Disability is, among many others, a sensitive issue in Vietnam. The country has one of the world’s highest rates of disable per capita [8], which means that nearly 15% of the Vietnamese population suffers from at least one kind of disability. A simple outing in Vietnamese cities and villages demonstrates that the expression accessibility, unfortunately, is not much more than a flatus vocis, i.e., a mere abstraction – or, as the nominalist philosophers would say, a name that lacks any individual and objective reality to correspond to. Nonetheless, progress has been made in recent years, as testified by the partnership between the Vietnamese Government and institutions like UNICEF, USAID (United States Agency for International Development) and ILO (International Labour Organisation).
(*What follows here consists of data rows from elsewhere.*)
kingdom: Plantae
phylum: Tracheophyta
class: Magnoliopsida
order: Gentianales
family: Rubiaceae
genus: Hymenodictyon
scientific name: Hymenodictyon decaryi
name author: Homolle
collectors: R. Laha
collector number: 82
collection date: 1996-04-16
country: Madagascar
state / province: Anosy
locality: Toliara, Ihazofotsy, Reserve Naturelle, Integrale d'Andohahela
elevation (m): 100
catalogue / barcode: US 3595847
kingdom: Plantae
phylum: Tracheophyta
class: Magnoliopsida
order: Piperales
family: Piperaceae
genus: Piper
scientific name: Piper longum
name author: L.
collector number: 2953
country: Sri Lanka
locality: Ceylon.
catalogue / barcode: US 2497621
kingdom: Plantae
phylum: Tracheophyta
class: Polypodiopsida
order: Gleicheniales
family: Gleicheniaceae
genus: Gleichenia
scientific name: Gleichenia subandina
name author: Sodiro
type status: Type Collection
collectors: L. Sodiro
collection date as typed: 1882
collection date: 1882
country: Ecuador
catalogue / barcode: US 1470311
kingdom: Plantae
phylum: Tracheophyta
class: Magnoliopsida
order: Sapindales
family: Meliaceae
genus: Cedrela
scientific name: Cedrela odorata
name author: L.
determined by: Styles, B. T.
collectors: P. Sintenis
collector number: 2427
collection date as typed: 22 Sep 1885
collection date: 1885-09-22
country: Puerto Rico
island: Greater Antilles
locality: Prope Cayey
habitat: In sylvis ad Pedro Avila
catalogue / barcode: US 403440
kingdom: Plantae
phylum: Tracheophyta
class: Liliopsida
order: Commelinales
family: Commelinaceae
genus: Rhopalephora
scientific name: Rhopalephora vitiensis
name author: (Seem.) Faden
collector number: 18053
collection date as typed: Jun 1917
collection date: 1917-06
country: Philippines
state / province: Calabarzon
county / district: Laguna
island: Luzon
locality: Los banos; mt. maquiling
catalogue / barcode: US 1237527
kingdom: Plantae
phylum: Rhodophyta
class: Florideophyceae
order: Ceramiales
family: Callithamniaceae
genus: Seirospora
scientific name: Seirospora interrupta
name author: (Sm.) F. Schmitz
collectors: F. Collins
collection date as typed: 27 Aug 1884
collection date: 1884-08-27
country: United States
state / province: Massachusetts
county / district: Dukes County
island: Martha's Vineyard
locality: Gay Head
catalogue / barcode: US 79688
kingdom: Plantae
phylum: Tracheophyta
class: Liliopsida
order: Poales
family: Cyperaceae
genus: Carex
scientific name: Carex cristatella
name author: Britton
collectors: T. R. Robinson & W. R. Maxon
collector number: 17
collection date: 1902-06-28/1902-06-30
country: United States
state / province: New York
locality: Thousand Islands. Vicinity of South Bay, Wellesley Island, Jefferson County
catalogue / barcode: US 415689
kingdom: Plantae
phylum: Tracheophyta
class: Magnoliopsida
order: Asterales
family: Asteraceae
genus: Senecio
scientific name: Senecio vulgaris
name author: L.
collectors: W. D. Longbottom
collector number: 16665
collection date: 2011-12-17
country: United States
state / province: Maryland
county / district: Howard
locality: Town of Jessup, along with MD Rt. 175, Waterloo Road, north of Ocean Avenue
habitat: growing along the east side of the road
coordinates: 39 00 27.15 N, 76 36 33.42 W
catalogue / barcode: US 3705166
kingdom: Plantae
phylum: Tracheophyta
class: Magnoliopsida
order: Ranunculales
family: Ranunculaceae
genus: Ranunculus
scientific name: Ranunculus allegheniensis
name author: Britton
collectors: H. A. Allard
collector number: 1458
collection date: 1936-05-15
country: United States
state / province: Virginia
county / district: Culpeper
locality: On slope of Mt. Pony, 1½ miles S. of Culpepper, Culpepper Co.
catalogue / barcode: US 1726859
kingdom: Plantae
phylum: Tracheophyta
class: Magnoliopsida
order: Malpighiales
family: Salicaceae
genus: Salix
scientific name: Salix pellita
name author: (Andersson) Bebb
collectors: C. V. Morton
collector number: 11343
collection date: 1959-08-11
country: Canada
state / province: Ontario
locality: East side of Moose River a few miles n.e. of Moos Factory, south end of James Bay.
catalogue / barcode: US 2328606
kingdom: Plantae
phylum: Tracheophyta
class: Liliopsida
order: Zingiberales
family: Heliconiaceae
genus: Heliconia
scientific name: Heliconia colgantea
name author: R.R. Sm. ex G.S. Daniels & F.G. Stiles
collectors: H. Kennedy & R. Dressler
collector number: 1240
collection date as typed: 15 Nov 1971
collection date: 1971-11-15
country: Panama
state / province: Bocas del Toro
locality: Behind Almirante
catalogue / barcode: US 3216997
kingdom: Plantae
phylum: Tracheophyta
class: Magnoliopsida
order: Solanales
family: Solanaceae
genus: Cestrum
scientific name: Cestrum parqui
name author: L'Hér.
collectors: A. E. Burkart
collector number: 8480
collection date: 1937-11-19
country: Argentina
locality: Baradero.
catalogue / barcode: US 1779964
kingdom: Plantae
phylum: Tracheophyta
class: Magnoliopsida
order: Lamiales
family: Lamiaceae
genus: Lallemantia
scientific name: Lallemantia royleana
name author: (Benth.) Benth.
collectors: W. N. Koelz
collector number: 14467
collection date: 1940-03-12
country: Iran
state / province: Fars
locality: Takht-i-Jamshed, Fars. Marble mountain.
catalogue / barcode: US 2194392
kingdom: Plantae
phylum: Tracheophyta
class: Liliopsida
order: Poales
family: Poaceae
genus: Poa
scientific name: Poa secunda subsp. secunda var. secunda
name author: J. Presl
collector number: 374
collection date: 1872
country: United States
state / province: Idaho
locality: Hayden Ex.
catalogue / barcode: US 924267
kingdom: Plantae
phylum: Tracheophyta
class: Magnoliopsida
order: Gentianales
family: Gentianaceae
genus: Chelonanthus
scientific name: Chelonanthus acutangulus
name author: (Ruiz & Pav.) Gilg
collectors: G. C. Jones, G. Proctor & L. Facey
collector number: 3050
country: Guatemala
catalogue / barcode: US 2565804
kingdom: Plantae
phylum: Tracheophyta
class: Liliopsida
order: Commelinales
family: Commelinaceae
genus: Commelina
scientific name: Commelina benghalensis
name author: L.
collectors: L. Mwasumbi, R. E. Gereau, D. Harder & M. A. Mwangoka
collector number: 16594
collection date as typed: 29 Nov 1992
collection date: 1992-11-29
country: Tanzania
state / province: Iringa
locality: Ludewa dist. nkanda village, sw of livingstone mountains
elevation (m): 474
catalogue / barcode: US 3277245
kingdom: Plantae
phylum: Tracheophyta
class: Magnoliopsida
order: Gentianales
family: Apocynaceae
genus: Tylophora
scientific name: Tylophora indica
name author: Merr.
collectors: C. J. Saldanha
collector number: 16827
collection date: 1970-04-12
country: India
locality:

Mention must also be made of the Vietnamese institution called Hòa Nhập (“Reaching Out”), established in the historical city of Hoi An in year 2000, with the purpose of opening professional doors and windows for the disabled of Vietnam, thus providing them a better quality of life. In their own words, “Reaching Out (Hòa Nhập) was established in 2000 with the vision of providing opportunities for disable people to learn skills and gain meaningful employment so that they are able to integrate fully with their communities and lead independent and fulfilling lives. Over the years, our social enterprise, Reaching Out, has grown to a multi-location group of businesses where people of different abilities can showcase their unique talents in an array of exquisitely crafted goods and gracious services. Driven by strong core values and a commitment to quality and integrity, more than 70 employees, both able bodied and disable, now comprise a strong team who, together, have created this world-renowned enterprise” [9].